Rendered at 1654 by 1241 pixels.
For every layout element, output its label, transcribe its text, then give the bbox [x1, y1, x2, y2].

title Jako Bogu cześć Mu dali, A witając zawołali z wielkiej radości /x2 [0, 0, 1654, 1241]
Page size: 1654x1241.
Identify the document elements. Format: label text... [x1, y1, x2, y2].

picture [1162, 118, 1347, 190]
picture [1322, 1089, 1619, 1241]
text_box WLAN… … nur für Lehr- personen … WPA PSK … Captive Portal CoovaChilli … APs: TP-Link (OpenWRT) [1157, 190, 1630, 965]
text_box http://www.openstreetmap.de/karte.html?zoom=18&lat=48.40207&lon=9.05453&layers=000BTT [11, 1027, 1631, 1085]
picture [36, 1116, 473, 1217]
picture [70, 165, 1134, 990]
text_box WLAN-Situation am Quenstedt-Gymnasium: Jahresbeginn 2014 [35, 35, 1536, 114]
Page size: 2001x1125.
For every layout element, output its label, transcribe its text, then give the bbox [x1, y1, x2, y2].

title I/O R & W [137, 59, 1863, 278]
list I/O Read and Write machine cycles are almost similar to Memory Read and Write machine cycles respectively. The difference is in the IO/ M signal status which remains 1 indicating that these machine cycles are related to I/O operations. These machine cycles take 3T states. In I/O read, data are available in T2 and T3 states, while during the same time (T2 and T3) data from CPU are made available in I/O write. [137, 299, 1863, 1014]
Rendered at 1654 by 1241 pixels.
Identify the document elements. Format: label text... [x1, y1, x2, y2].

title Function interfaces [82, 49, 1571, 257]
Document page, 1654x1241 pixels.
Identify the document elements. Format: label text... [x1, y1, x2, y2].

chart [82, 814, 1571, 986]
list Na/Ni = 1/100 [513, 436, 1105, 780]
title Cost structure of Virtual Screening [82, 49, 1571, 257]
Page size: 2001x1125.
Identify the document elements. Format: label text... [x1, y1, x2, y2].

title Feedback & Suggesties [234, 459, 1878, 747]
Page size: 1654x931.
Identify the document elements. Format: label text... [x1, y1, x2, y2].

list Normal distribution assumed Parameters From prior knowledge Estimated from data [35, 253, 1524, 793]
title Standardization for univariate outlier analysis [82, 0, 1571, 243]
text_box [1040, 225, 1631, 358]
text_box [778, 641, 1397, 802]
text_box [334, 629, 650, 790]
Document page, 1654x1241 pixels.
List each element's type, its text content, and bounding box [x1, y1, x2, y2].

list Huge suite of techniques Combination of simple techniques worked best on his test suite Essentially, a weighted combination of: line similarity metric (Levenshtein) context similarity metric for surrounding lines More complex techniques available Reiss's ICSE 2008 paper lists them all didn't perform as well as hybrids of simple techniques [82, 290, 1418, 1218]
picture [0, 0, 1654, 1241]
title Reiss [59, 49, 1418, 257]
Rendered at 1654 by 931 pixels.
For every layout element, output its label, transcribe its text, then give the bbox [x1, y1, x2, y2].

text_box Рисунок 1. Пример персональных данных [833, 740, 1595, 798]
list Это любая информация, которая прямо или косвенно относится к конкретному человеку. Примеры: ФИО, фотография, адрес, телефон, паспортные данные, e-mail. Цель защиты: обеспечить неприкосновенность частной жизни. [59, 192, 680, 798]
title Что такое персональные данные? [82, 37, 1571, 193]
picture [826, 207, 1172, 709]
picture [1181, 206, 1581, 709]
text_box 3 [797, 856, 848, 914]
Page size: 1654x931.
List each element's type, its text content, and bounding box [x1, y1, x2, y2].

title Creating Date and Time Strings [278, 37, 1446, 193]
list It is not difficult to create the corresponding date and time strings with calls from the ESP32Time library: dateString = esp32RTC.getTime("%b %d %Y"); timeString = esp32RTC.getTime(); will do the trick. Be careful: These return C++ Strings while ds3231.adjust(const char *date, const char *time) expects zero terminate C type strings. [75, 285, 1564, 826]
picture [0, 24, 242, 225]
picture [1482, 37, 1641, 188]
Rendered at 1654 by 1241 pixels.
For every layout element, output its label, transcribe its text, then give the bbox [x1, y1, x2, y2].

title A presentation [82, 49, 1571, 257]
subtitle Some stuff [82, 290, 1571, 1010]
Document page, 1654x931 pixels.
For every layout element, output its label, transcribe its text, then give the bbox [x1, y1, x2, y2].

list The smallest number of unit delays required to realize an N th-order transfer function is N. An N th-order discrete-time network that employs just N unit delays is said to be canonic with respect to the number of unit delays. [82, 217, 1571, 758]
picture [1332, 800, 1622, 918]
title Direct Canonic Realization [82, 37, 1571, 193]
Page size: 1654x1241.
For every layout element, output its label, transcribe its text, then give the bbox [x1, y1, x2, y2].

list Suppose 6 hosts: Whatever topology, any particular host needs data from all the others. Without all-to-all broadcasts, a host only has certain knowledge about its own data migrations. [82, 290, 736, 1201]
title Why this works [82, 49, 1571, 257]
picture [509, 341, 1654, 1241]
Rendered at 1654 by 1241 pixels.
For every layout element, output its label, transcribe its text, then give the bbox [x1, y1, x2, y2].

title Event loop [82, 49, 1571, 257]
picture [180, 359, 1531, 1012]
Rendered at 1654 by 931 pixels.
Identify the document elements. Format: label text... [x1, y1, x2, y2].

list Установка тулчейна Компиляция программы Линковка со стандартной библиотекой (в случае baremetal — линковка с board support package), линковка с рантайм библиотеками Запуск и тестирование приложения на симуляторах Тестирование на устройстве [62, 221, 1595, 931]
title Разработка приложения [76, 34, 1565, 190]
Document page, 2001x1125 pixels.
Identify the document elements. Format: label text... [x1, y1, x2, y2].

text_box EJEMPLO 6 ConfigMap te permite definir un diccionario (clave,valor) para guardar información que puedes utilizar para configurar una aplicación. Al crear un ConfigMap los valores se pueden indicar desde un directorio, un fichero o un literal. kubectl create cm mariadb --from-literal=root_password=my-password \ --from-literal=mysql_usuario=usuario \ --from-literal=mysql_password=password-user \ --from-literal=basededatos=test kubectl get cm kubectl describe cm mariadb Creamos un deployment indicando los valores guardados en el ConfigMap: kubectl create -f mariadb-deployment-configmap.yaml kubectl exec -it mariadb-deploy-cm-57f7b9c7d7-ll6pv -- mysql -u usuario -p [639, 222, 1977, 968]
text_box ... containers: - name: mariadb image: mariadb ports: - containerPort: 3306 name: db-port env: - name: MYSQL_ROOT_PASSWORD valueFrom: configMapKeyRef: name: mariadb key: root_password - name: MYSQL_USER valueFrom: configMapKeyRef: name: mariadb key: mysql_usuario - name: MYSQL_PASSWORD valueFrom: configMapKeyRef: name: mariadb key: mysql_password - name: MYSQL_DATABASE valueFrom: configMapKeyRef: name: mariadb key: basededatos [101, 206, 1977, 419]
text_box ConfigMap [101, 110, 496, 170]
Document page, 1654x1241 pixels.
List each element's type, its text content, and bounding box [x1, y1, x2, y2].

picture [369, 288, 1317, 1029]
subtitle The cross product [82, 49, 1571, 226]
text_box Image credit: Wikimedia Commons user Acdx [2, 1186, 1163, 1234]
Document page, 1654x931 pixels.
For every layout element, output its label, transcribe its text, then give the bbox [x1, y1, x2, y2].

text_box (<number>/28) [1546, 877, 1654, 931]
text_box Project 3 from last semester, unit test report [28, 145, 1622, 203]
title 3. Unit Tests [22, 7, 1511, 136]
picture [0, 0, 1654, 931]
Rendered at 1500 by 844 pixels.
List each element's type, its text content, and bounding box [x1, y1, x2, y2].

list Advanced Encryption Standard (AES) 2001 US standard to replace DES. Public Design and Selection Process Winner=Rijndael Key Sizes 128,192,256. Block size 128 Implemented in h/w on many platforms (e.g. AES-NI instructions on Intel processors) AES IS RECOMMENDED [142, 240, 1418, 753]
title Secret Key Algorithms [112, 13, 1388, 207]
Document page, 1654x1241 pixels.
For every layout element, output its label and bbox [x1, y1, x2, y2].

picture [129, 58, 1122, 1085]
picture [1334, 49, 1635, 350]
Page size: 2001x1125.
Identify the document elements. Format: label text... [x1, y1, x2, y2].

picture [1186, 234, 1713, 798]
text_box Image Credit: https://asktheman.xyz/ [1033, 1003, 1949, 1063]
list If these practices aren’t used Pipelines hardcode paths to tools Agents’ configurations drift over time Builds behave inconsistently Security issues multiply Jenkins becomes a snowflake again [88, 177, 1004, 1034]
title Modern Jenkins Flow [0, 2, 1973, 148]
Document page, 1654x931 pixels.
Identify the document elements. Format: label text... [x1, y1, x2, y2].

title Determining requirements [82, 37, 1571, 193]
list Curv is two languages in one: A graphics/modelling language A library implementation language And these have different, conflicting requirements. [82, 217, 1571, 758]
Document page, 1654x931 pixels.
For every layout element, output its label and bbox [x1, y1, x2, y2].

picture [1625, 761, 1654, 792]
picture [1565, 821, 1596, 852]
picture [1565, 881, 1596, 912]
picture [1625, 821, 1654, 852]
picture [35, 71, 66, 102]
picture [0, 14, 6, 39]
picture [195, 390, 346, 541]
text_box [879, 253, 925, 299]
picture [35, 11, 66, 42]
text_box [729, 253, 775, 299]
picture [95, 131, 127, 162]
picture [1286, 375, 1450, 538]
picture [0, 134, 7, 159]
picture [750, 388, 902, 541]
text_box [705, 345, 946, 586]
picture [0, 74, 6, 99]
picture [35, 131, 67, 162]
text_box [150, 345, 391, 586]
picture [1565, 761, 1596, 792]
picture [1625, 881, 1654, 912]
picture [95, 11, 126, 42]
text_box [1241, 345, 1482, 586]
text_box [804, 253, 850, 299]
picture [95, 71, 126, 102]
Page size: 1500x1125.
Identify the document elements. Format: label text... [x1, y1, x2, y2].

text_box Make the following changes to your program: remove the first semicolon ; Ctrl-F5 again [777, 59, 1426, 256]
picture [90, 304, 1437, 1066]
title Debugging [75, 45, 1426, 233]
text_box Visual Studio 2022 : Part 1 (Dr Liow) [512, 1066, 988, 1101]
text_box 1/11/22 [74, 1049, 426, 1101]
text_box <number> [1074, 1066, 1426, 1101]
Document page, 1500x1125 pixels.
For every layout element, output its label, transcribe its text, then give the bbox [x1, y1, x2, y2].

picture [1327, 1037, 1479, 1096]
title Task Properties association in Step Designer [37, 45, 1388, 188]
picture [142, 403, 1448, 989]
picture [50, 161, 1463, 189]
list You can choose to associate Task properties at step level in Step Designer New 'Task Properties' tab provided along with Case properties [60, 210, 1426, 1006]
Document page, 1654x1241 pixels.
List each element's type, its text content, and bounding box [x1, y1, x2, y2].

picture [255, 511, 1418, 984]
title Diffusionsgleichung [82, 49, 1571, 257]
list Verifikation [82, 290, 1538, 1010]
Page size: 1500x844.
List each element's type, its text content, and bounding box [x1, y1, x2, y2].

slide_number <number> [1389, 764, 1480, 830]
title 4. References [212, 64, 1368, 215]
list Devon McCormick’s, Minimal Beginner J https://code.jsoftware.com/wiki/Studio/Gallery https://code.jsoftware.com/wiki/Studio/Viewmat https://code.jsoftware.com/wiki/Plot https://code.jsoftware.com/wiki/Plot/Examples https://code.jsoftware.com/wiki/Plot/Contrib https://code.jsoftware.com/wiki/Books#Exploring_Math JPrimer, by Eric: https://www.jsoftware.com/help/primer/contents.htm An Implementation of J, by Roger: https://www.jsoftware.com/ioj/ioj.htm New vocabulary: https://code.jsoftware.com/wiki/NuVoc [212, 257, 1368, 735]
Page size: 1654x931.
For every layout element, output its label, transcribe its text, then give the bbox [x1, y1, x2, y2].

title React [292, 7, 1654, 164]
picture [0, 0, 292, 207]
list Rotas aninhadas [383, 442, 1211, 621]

☆ ☆ ☆

Instructions to follow →
Please start at the first line of the listing and stop after the line containing "title Jako Bogu", then write those lines out again, changing "layout element" to "page element" and leaving everything else as it is.

Finished task →
Rendered at 1654 by 1241 pixels.
For every page element, output its label, transcribe its text, then give the bbox [x1, y1, x2, y2].

title Jako Bogu cześć Mu dali, A witając zawołali z wielkiej radości /x2 [0, 0, 1654, 1241]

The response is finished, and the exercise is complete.